Floom’s simian helpers include Thelonius, an orangutan patriarch in people clothes whose aura and persona are so unrelentingly, poignantly tragic that he never seems more than a setback or two away from delivering a very powerful, very heartfelt suicide speech. I don’t write this very often, but the performing orangutan in this insane children’s movie is dignified as fuck. Before the rise of Andy Serkis, Thelonius proved that in the right hands a animal character can be more human and more complicated than even the most human, complicated human being.
Floom also works with a working-class family of chimpanzees led by father Bob, a working-class philosopher wonderfully and unexpectedly voiced by Steven Wright, who says that life is “illusory. It’s ill and its for losers.” Bob and his family try to teach their new friend Babe the important, essential lesson that life is pain and loss and suffering, and the sooner he accepts that, the sooner he can make peace with his own, and the world’s, doom.
To help instill that lesson, these cheeky, despairing monkeys use Babe as a distraction while stealing food. Babe is nearly killed by a pit bull. Instead Babe ends up nearly martyring himself in order to save a pit bull previously very much committed to killing him.
In that respect, Babe is like another Good Shepherd with a kind and steady heart capable of mending a sorry world, a martyr willing to lay down his life for his flock. That’s right, I am talking about Jesus Christ. I know some of y’all belong to The Church of Paddington or even a Church related to that Jesus dude. Me, I belong to the Church of Babe. That prize porker is the light and the way. His pure heart can redeem an impure and corrupt world. I haven’t encountered a character this magical since Loqueesha of the film of the same name.

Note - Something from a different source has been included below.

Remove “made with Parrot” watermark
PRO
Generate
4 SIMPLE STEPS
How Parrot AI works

Sure enough, when the forces of corrupt authority sweep into the animal hotel like the fucking Gestapo and take away its inhabitants with an eye towards killing them all, it falls upon Babe, good, innocent Babe, to once again act as an animal savior for an unworthy world.

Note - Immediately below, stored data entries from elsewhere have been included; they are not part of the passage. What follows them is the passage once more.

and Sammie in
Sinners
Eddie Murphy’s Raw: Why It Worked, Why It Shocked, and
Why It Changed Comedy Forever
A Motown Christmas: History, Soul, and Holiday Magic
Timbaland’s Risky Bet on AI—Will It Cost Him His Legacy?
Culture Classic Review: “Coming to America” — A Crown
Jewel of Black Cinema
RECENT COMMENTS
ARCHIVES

Pig in the City fucking wrecked me. I’m not too proud to concede that I wept at the birth of baby chimpanzees and choked up throughout the last act. Pig in the City is funny and dark and agreeably bonkers, half lovely cinematic children’s book, half live-action Warner Brothers cartoon. But Pig in the City also surprisingly moving and emotional. It’s not dark and despairing for the sake of being dark and despairing but rather dark and despairing so that Babe ultimate triumph over infinite darkness and cruelty will carry more weight.

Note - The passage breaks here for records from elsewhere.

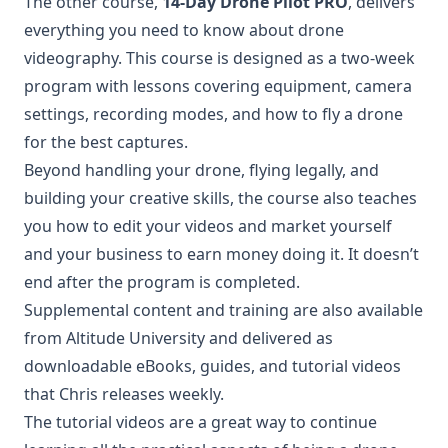
The other course,
14-Day Drone Pilot PRO
, delivers
everything you need to know about drone
videography. This course is designed as a two-week
program with lessons covering equipment, camera
settings, recording modes, and how to fly a drone
for the best captures.
Beyond handling your drone, flying legally, and
building your creative skills, the course also teaches
you how to edit your videos and market yourself
and your business to earn money doing it. It doesn’t
end after the program is completed.
Supplemental content and training are also available
from Altitude University and delivered as
downloadable eBooks, guides, and tutorial videos
that Chris releases weekly.
The tutorial videos are a great way to continue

Pig in the City is a goddamn achievement, is what it is.
I loved Babe: Pig in the City to such a degree that it made me want to see another George Miller sequel, 2015’s Mad Max: Fury Road, even as Miller’s cult classic about confronting the abject horrors of contemporary life set the bar for brutal, pummeling intensity so high that there’s absolutely no way Fury Road could clear it.